La enfermedad es sólo un pequeño ejemplo de la trascendencia de la escucha y del valor del diálogo. Todo, o casi todo lo relacionado con los seres humanos parte del acto de primero oír y después hablar. Escuchar es una virtud y un don. Dialogar es una necesidad. Ambas cualidades han perdido vigor y presencia. La incapacidad de las personas para dialogar es cada vez mayor.
Fue Wittgenstein quien dijo: Los límites de mi lenguaje son los límites de mi mundo
. En el mundo contemporáneo los límites del lenguaje son cada vez mayores. La persuasión, la construcción y los alcances de las palabras son cada vez menores; el contagio de la incomunicación barata se reproduce aceleradamente y engloba cada vez a más seres humanos. Por supuesto, el mal, la incapacidad de modificar a partir del diálogo, no es universal, pero, sí lo suficientemente generalizado para alarmarse. Esa admonición permite modificar la magistral idea de Wittgenstein: Los límites de mi mundo son los límites de mi lenguaje
. La catástrofe de la incomunicación es la catástrofe del mundo.

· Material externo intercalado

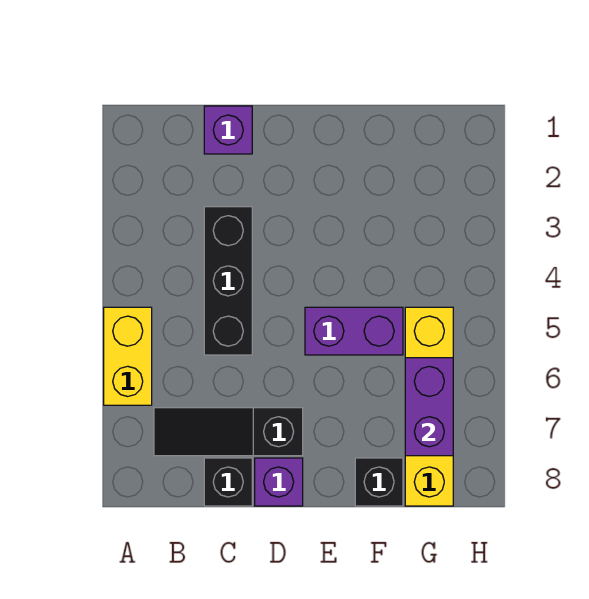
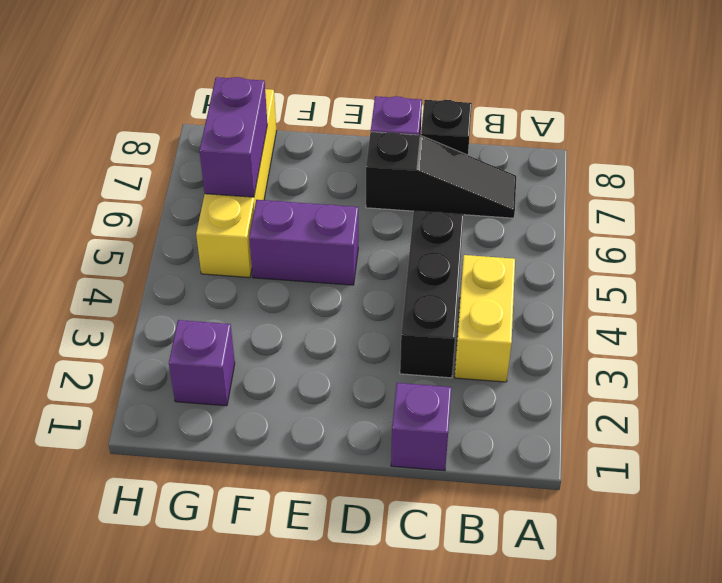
yellow brick A5:A6 level 1 -> yellow brick B3:B4 level 1
black brick F8 level 1 -> none
none -> purple brick G2 level 1

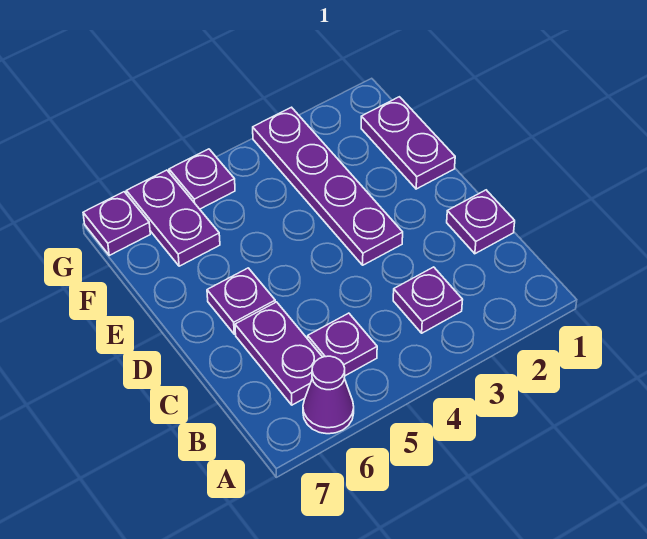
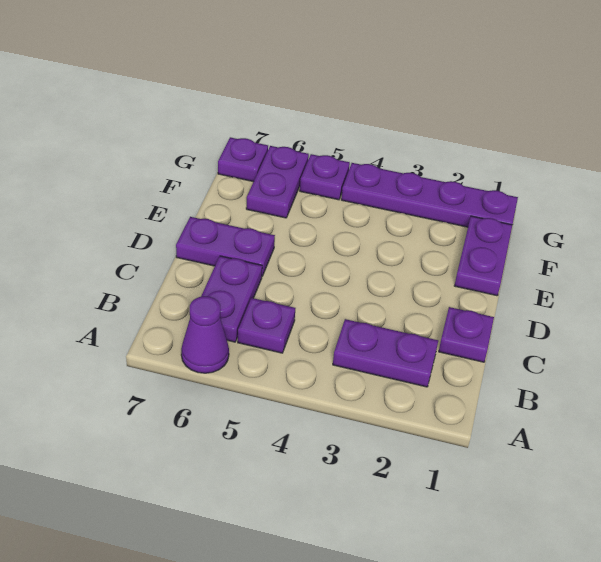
purple plate B3 level 1 -> purple plate B2:B3 level 1
purple plate D3:G3 level 1 -> purple plate G1:G4 level 1
purple plate D6 level 1 -> purple plate D6:D7 level 1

La cortedad del diálogo achica a la persona, enjuta el mundo y constriñe la comunicación entre los seres humanos. La falta de escucha y la ausencia de diálogo no son víctimas de una conspiración planeada. Son el resultado de la falta de comunicación construida paso a paso, sotto voce, por los medios masivos de comunicación y por la nueva parafernalia de Black Berries y sucedáneos que sustituyen la escucha y el diálogo por los mensajes interminables sin cara, sin voz, sin contenido. Mensajes dirigidos a interlocutores difuminados cuyo lenguaje se limita al uso de unas pocas palabras.

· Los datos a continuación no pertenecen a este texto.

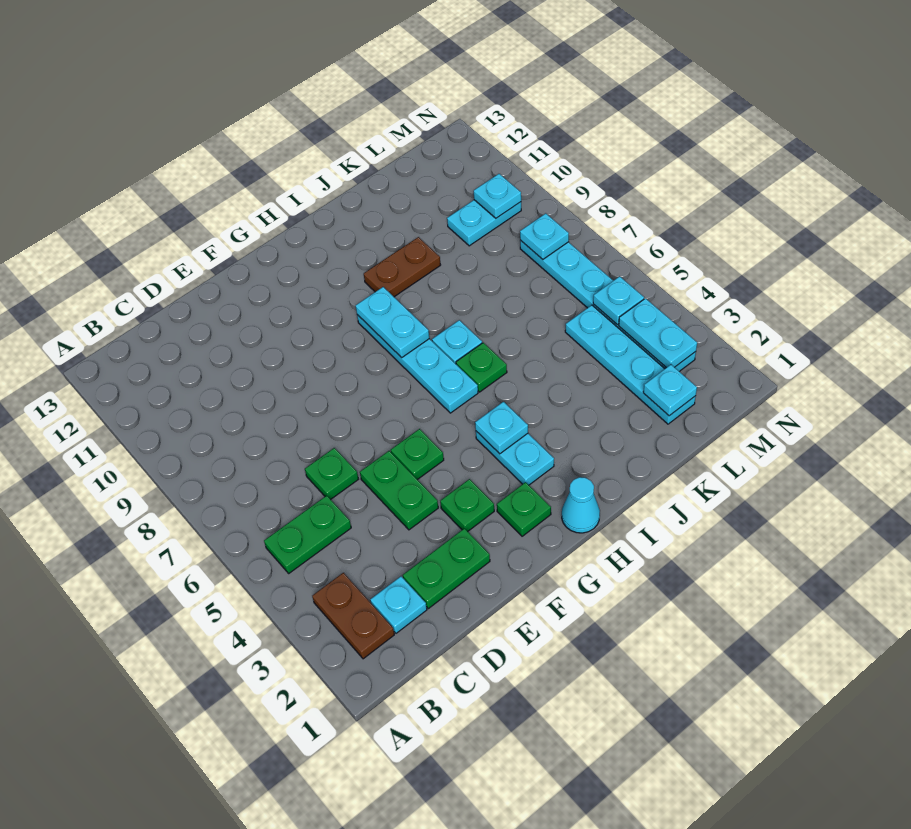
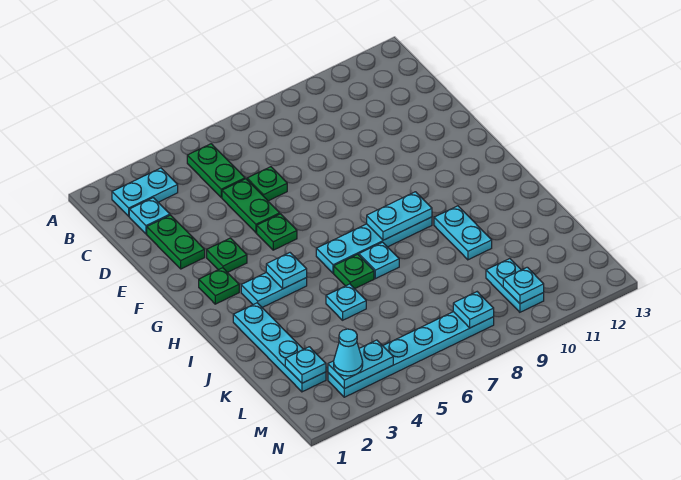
brown plate B2:B3 level 1 -> cyan plate B2:B3 level 1
green plate E4:E5 level 1 -> green plate D5:E5 level 1
cyan cone H1 level 1 -> cyan cone M3 level 3
brown plate I10:J10 level 1 -> cyan plate I10:J10 level 1
cyan plate L2:L5 level 1 -> cyan plate I2:L2 level 1
cyan plate M5 level 2 -> cyan plate J5 level 1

Lo obvio, la imposibilidad de componer el orbe mediante la escucha y del diálogo se expande y amenaza lo que no parece obvio: la modificación, sutil o no, de la condición humana. La transformación del ser humano como consecuencia de la incapacidad para dialogar es hoy un problema tangible. Mañana, ese cambio, será una enfermedad cuyos alcances son difíciles de predecir, pero, seguramente, alterarán en forma negativa –quizás deshumanizar sea la palabra adecuada– las relaciones interpersonales. Aunque ni los mensajes, ni quien los envía, ni quien los recibe son anónimos, la idea del anonimato inscrita en ese indiálogo no es descabellada.

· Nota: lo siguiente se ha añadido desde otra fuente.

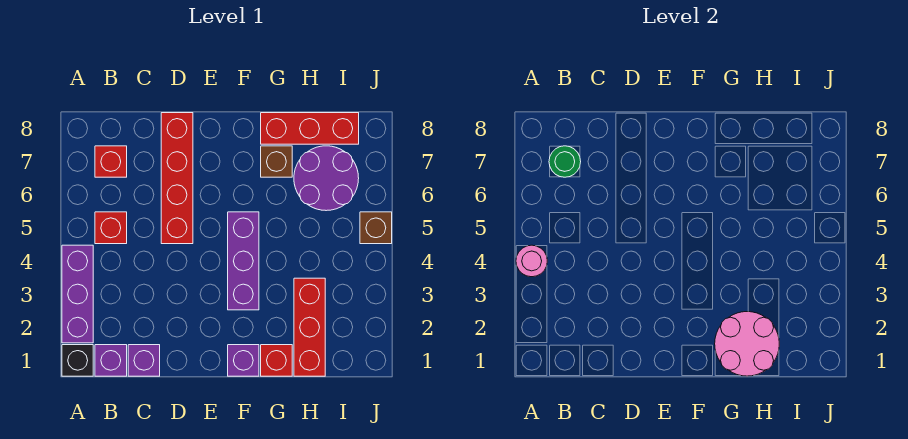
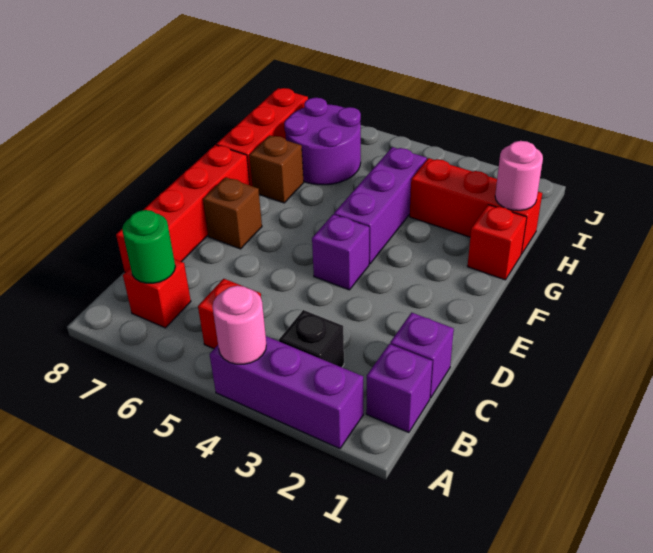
black brick A1 level 1 -> black brick B3 level 1
red brick D5:D8 level 1 -> red brick C8:F8 level 1
purple brick F1 level 1 -> purple brick E4 level 1
purple brick F3:F5 level 1 -> purple brick F4:H4 level 1
pink round brick G1:H2 level 2 -> pink round brick H1 level 2
brown brick J5 level 1 -> brown brick E7 level 1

Los recovecos del lenguaje son invaluables. Escuchar es una bella palabra. Significa prestar atención a lo que se oye
. Escuchar proviene del latín auscultare, inclinarse para aplicar la oreja
o cultivar la oreja
, como lo hacían los galenos antes de la invención del estetoscopio. El acto de escuchar requiere primero acercarse y después, cuando sea prudente, responsabilizarse de lo escuchado, o, incluso, si lo amerita la situación, obligarse a trabajar con el contenido del mensaje. Escuchar es obligación y es responsabilidad. ¿Hacia dónde camina nuestra sociedad? ¿Qué sucederá con el ser humano tan lleno de aparatos y tan vacío de ideas? Caminará hacia la deshumanización, hacia el desconocimiento de las personas, hacía el vacío que surge de las palabras sin contenido y hacia la incapacidad para dialogar.
Han transcurrido muchos años desde que T. S. Eliot diagnosticó, en su maravilloso poema The Rock (1934), lo que ahora vivimos:
“Invenciones sin fin, experimentos sin fin, / nos hacen conocer el movimiento, pero no la quietud; conocimiento de la palabra, pero no del silencio; / de las palabras, pero no de la Palabra.
“¿Dónde está la sabiduría que hemos perdido en el conocimiento?
¿Y dónde está el conocimiento que hemos perdido con la información?
Eliot, por supuesto tiene razón. La incapacidad para escuchar y dialogar han triunfado: la condición humana se encuentra cada vez más amenazada.